Blockchain Developers: What do they do?

What is a blockchain developer and what is their average yearly salary?

You’ve probably heard something about the blockchain by now, right? A technology based on cryptography that was created in order to make Bitcoin truly safe and decentralized, it quickly got a life of its own, thanks to Bitcoin’s source code being made freely available from the start.

Now, the blockchain is a security technology based around decentralization and trust, and is able to host much more than just cryptocurrencies coinmarket, including apps, artworks, and even entire games!

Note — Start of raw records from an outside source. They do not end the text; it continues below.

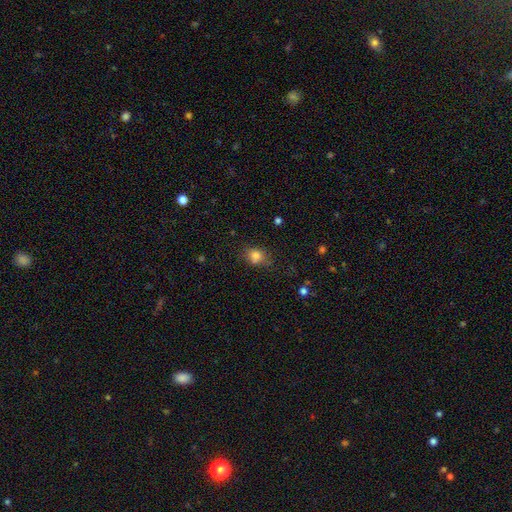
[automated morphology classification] This is likely a smooth galaxy (77%). How rounded: possibly round (52%). Merging: likely none (64%).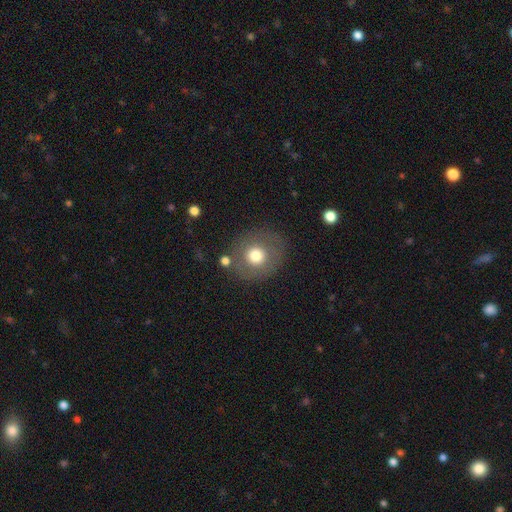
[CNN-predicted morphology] The model was most divided on "smooth or featured": smooth: 68%, featured or disk: 22%, star or artifact: 10%. More confident: how rounded — round (85%); merging — none (78%).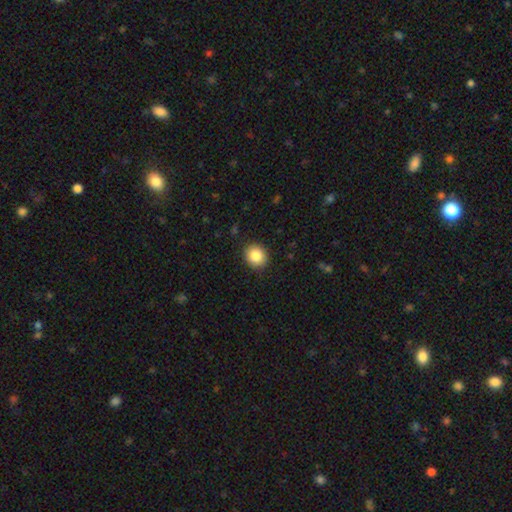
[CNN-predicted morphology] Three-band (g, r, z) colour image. It shows a smooth galaxy with no disk features (86%) that is round (78%). Merging: none (90%).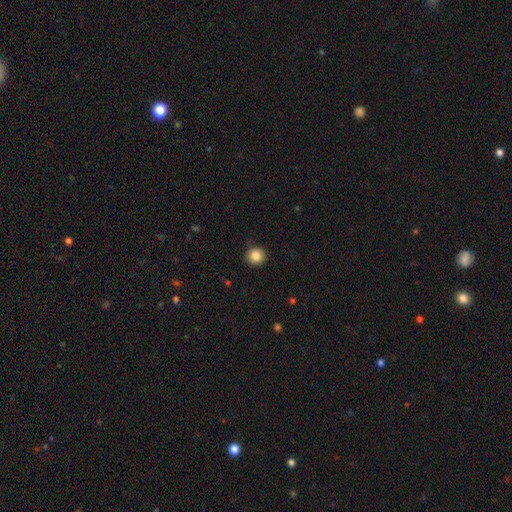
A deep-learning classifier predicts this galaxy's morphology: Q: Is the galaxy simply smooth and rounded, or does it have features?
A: smooth — 85%.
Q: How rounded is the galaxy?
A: round — 92%.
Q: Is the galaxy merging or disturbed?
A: none — 89%.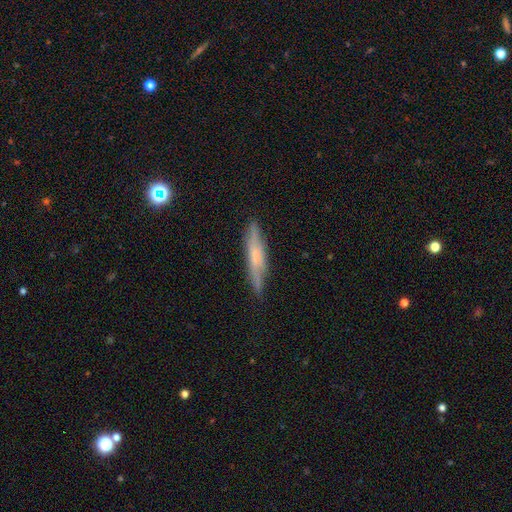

The best example is probably the Ethereum ecosystem, which was born around Ethereum and now hosts many apps, NFTs, startups, and multiple cryptocurrencies binance us (the tokens, released in ICOs).

So, who is in charge of developing all of those ecosystems and making sure that they are safe and running smoothly? That’s right, the blockchain developer.

The blockchain as a technology

Today, the blockchain has evolved so much that you can take advantage of it in many more ways than just by using crypto.

Decentralized apps (Dapps) give a new way to create, publish and finance apps. Instead of having to pay a fee to be hosted in Google Apps or the Apple Store, you can host an app inside the blockchain, and it will be hosted within the app users’ copies of the blockchain, as well as the copies of other users of the blockchain.

Smart contracts also bring a new and agile way of doing business. In usual business practices, a trust bond between two parties is formed by a contract that is binding according to the local laws. If a contract is broken, a legal battle may start to get compensation. All of this is very bureaucratic and involves large sums being spent on lawyers and court fees.

In the blockchain, a decentralized environment, that way of generating trust doesn’t exist, as it is not regulated or under authority of any government. That’s where smart contracts come in: they are contract apps that live in the blockchain and are programmed to trigger automatically when it detects that the conditions have been met.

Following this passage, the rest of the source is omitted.